Le 15 septembre, les Allemands étaient déjà fort avancés, ils dépassaient Meaux et Senlis. Le quartier-général du roi était le 14 à Château-Thierry, le 15, dans l’après-midi, à Meaux. Les deux armées avaient désormais pour mission arrêtée d’investir Paris, le prince de Prusse passant la Seine à Villeneuve-Saint-George, à Ris, à Juvisy, pour se replier sur Versailles, le prince de Saxe détendant au nord, de la Marne à la Seine au-dessous de Paris, passant le fleuve et jetant vers Chevreuse de la cavalerie qui, en se rejoignant à la IIIe armée, devait compléter le cercle dans lequel on prétendait nous enfermer. A partir du 16, tous ces mouvemens s’exécutaient ; l’approche des Allemands se faisait sentir à l’interruption successive des communications par le nord, par le chemin de Lyon. Dès le 17, les première coups de canon retentissaient entre la Marne et la Seine. C’était un engagement du général Vinoy, qui, de Neuilly où il avait campé d’abord, s’était transporté à Vincennes, et qui en s’avançant sur Créteil se heurtait contre les têtes de colonne de l’armée du prince de Prusse, déjà occupée à jeter un pont de bateaux au-dessus de Villeneuve-Saint-George.

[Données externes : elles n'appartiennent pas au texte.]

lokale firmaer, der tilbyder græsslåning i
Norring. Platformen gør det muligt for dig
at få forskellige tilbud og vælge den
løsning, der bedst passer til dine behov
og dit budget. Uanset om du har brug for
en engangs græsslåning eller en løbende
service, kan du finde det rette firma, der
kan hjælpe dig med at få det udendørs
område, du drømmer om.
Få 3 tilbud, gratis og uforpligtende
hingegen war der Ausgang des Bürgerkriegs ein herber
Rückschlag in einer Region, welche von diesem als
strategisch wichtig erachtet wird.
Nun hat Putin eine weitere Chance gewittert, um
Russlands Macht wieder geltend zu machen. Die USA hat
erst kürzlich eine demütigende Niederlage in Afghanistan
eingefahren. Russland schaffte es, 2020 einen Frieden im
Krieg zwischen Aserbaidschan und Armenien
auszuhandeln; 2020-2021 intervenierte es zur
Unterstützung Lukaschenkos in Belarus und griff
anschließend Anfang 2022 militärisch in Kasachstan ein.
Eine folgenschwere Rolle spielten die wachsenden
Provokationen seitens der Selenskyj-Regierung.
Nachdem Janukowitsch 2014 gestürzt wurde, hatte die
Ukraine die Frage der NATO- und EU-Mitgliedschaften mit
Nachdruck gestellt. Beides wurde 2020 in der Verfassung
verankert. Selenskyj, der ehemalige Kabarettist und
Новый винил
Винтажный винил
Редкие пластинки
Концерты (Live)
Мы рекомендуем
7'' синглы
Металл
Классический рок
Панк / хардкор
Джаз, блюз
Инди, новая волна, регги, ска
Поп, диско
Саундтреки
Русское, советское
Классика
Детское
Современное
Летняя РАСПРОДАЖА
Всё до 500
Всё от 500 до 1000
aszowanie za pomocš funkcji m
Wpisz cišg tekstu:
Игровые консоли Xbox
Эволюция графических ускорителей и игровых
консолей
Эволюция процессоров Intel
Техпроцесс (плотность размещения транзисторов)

On en était là : moment décisif pour le gouvernement qui avait pris la charge de défendre Paris et la France, pour le général qui attendait d’un cœur ferme, résolu, quoique sans illusions, pour cette population elle-même ébranlée à ce mot de guerre qui éclatait tout à coup : « l’ennemi est en vue ! « Il n’y avait plus de doute, la situation se précisait, elle se dévoilait tout entière dans sa netteté tragique par deux faits, l’un politique, l’autre militaire, qui s’accomplissaient à cette heure même simultanément : double et inutile effort pour arrêter les Prussiens, soit par la diplomatie, soit par les armes. Ces deux faits, c’étaient tout simplement le voyage de M. Jules Favre à Ferrières et le combat de Châtillon.